** start of Supplied text **

Now, if you determined who the beneficial owners are, you then have to get certain information from the beneficial owners, which is put on a form, and the form is filed electronically with FinCEN. There's also a paper filing option, but generally the filing will be done electronically, and the information that might be disclosed on the form includes various details about the company itself, its name, its doing business, its address and its tax I.D. Generally, the information which is required for individuals is perhaps simpler because it's four bits of information. It is the individual's date of birth, the individual's full legal name, the individual's residential address and then a unique I.D. number containing that information, such as a driver's license, current passport or a state I.D., plus an image of that document. And so that information is filed with the government in an initial report.
And there are different filing dates for companies formed prior to 2024. The entity must file the report, which we call the initial report, by 1/2025. For entities that are within scope in 2024 or registered in 2024, there's 90 days to file the initial report. And then for entities created in 2025 and thereafter, it's a 30-day window to file the initial report. Now in terms of this, you're not done, because if there then is any change on the information filed on that initial report, the company has to file an updated report within 30 days. Similarly, if there's any information that was incorrect on the initial report, the entity must file that generally within 30 days.

** end of Supplied text **
** start of Dataset extract **

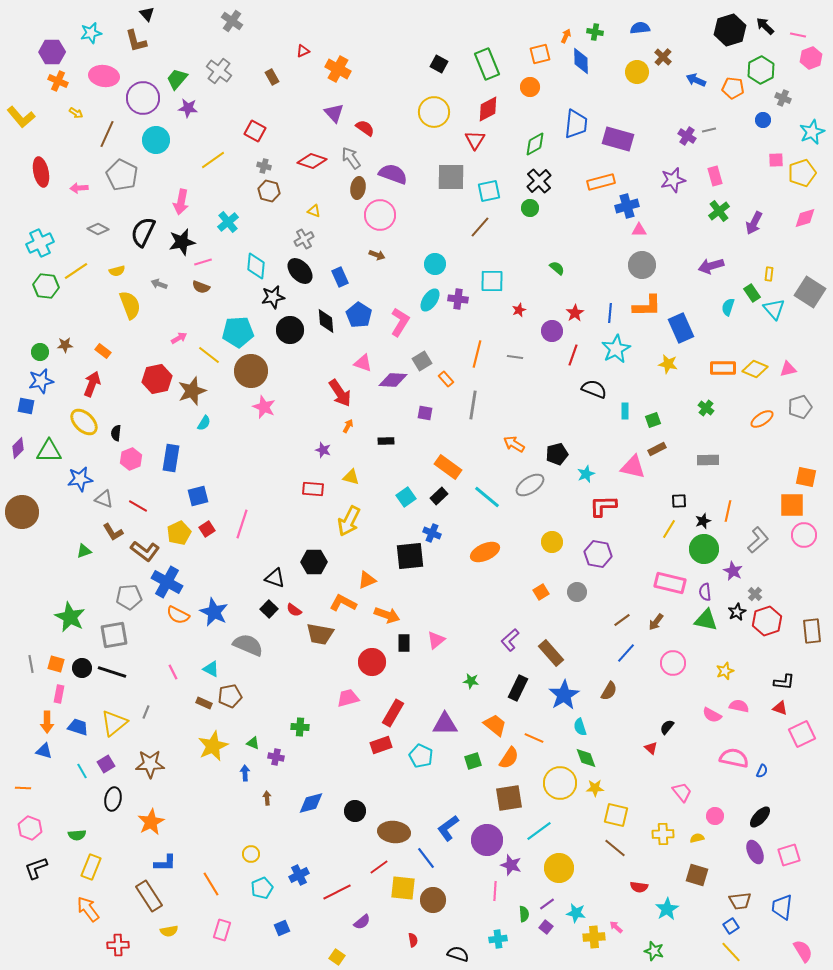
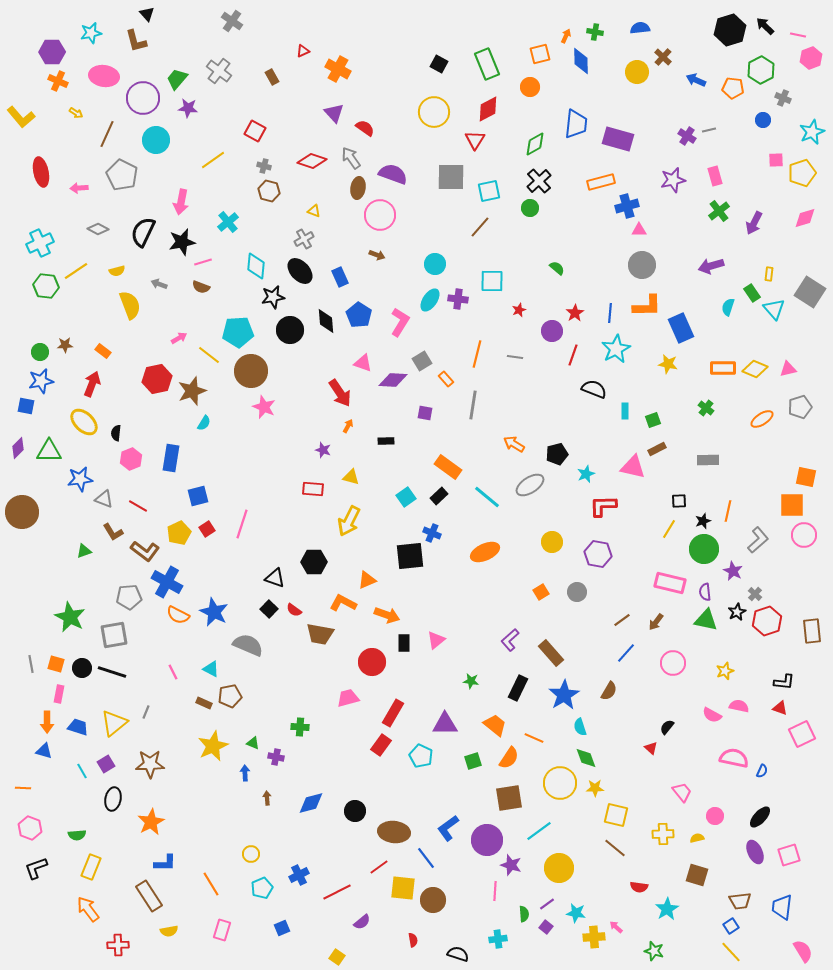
red rectangle at (381, 745): rotated 35 degrees counterclockwise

** end of Dataset extract **

In the passage on beneficial ownership reporting, how long do entities created in 2025 and thereafter have to file the initial report?

• Written solution
They have a 30-day window.